Last week, North Korea launched its most powerful intercontentinal ballistic missile to date, proving that it had the capabilities of bombing targets on the U.S. mainland. The missile reached a height of roughly 2,800 miles above the Earth, just over 10 times higher than the International Space Station.

The launch marked the 16th time North Korea tested its ballistic missile capabilities in 2017, a record number. It came two months after a successful nuclear test at an underground site in the country's mountainous provinces. Hours before the launch, South Korean defense officials said Pyongyang was only a year away from fully developing its nuclear arsenal, and reaching its goal of developing a nuke capable of reaching the U.S.

According to the Korean Central News Agency, a state-run media organization, Kim's visit to Mount Paektu gave him a moment to reflect on the "emotion-charged days when he realized the great historic cause of completing the state nuclear force without yielding even a moment."

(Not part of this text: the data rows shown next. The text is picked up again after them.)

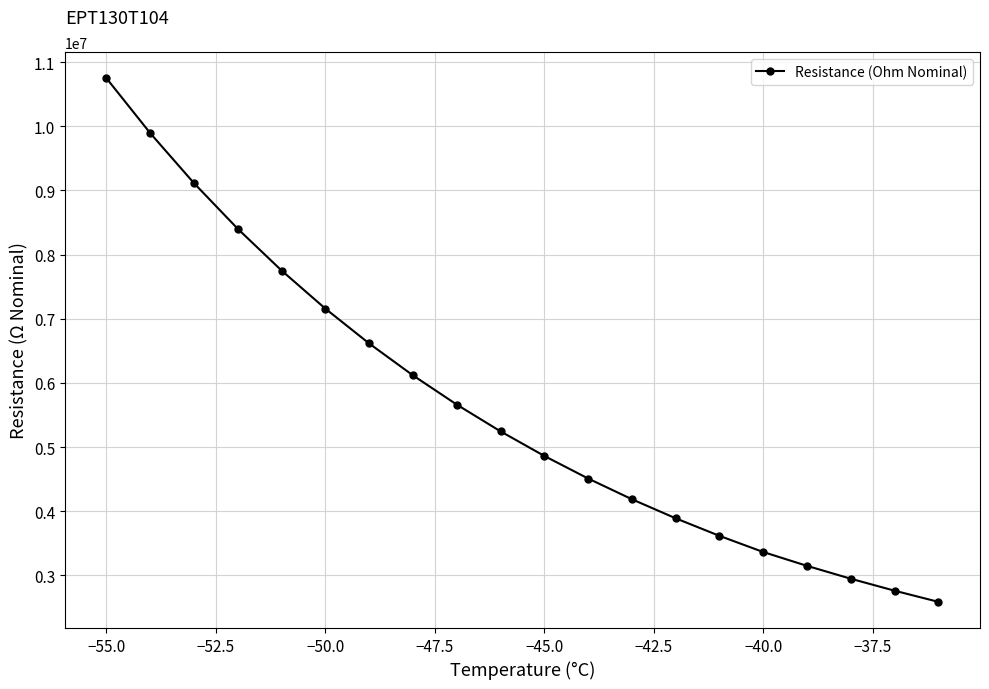

What is the maximum value shown in the chart?

10747070.2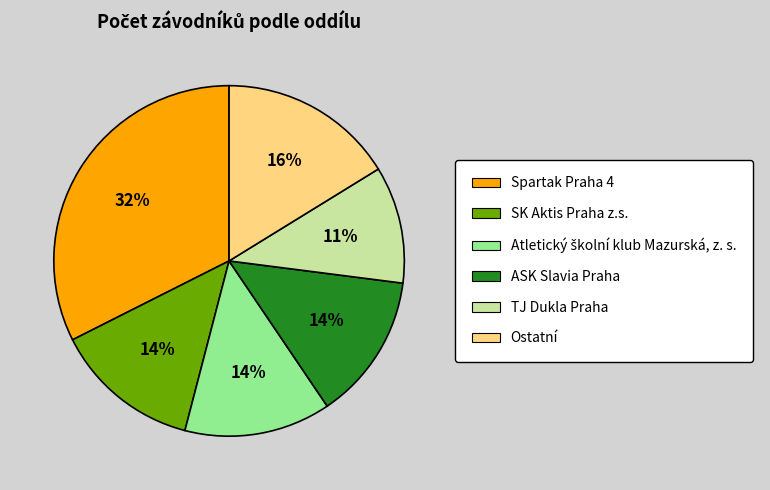

What percentage is the Ostatní slice, to the nearest percent?

16%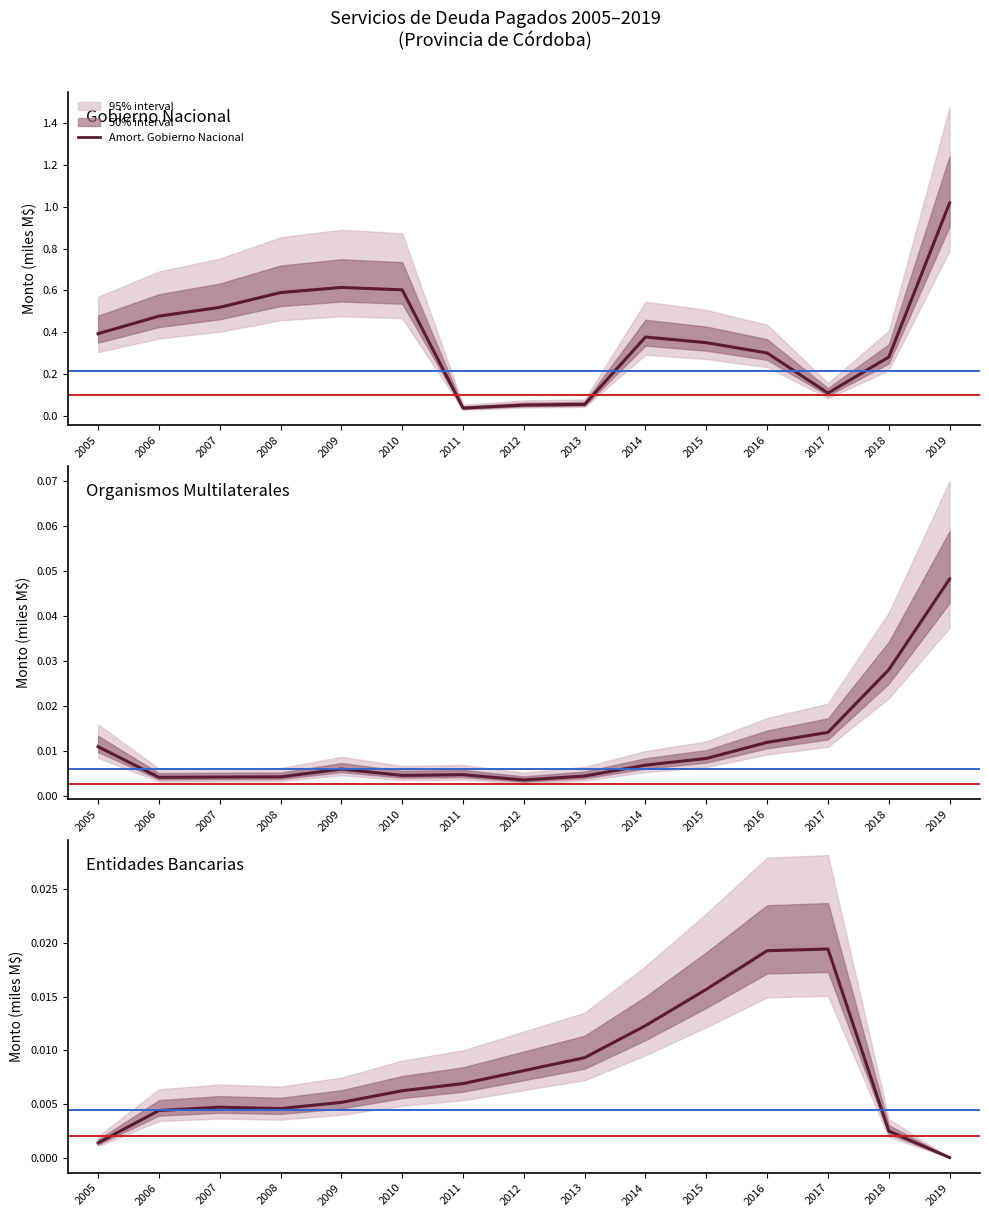

At how many categories does at least one series exceed 0?

15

Legend has it that Jong Il, son of Kim Il Sung, the founder of North Korea, was born on the mountain after a double rainbow and a new star appeared in the sky. However, records show that Jong Il was born in the Siberian village of Vyatskoye in 1941.

Jong Il died of a suspected heart attack in 2011 after reportedly raging over construction faults at a crucial power plant in Jagang Province. According to the Korean State Central News Agency, Jong Il's death caused multiple paranormal activities in the country, including ice cracking on a famous lake "so loud, it seemed to shake the heavens and the Earth."

Tensions between North Korea and the U.S. have heightened, with the U.S. carrying out large-scale, joint military drills with South Korea near the Korean Peninsula. Pyongyang called the largest joint drill ever conducted by the two countries, involving 230 aircraft through Friday, a "grave provocation," and warned that the region was on the "brink" of nuclear warfare.